> [Passage retenu]:
On commence à peine à mesurer l’impact de la fin du communisme. Repoussoir pour les uns, espoir pour les autres, peu importe. Mais ce qui est sûr, c’est qu’à deux siècles exactement de distance, la chute du Mur de Berlin a répondu à la Prise de la Bastille, bouclant ainsi la boucle de la Révolution. Or la Révolution aura été, au cours de ces deux siècles, la clameur du laos. Un opérateur symbolique qui, comme le montre Milner, a permis pour la première fois de penser ensemble la révolte et la pensée. « Révoltes logiques », avait dit Rimbaud, repris par Rancière. « On a raison de se révolter », clamions-nous naguère, et déjà en vain, aux portes des usines.
Faute de messianisme révolutionnaire, on nous appelle à la grand messe du marché. Y compris dans le domaine religieux : croyances à la carte, au bon plaisir des idiots : je veux bien croire, mais à ma manière, je fais moi-même mes courses au Super-Casino des croyances et compose mon menu : le Golgotha et Katmandou, le christianisme et le bouddhisme, un congelé d’Évangile et un prêt-à-bouffer de réincarnation. C’est cela, l’individualisation des conduites et des comportements, inséparable de la nouvelle démocratie : triomphe du laos, en tant qu’il signifie l’éparpillement du demos. Et ce processus affecte pareillement toutes nos institutions, l’État, l’Église, l’École, les députés et les ministres, les prêtres et les professeurs, progressivement remplacés par les démagogues du sondage d’opinion, les funambules de la foi et les gourous de la pédagogie. Ce processus s’appuie sur l’effondrement des structures symboliques de la culture et promeut le présent sans ancrage d’un imaginaire où l’individu se croit d’autant plus lui-même qu’il ressemble comme une goutte à son alter ego dans le miroir : de là qu’on puisse si facilement passer de l’individualisme au communautarisme, de la certitude de soi à la noyade dans la secte, du mirage de l’identité personnelle à l’illusion identitaire dans un demos d’emprunt.

> [Consigne]:
Répondre aux questions suivantes d'après le passage sur la fin du communisme :
1. À quel événement la chute du Mur de Berlin a-t-elle répondu ?
2. Quels deux lieux sont associés au christianisme et au bouddhisme dans le menu des croyances ?
3. Par qui les députés, les ministres, les prêtres et les professeurs sont-ils progressivement remplacés ?

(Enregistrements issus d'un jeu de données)
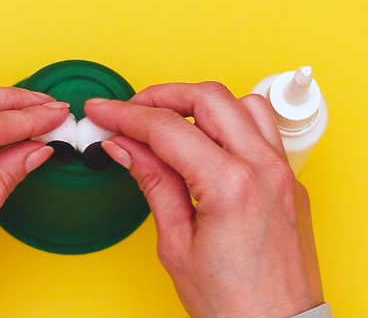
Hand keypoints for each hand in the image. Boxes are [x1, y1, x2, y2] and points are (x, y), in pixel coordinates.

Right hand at [85, 82, 323, 317]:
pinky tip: (206, 139)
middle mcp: (264, 168)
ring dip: (200, 103)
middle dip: (160, 96)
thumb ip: (153, 182)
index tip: (103, 112)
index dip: (126, 116)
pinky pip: (262, 129)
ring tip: (168, 120)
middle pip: (208, 97)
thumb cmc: (232, 303)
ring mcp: (283, 171)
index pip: (168, 128)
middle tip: (129, 111)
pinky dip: (229, 121)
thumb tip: (126, 147)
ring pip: (242, 102)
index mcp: (231, 185)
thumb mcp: (175, 243)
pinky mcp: (289, 180)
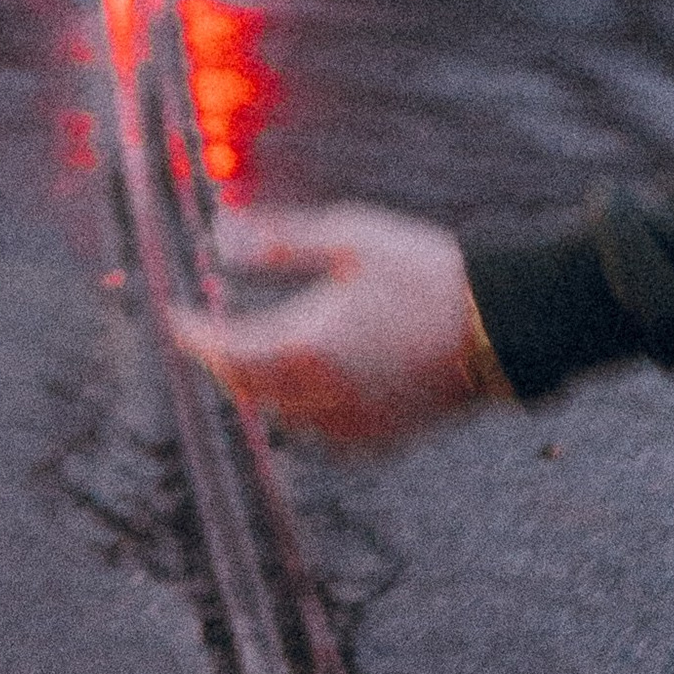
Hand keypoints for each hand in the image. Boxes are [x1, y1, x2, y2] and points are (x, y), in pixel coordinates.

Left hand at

> [Zone de réponse]:
1. À la Prise de la Bastille.
2. Le Golgotha et Katmandou.
3. Par les démagogues du sondage d'opinion, les funambules de la foi et les gourous de la pédagogie.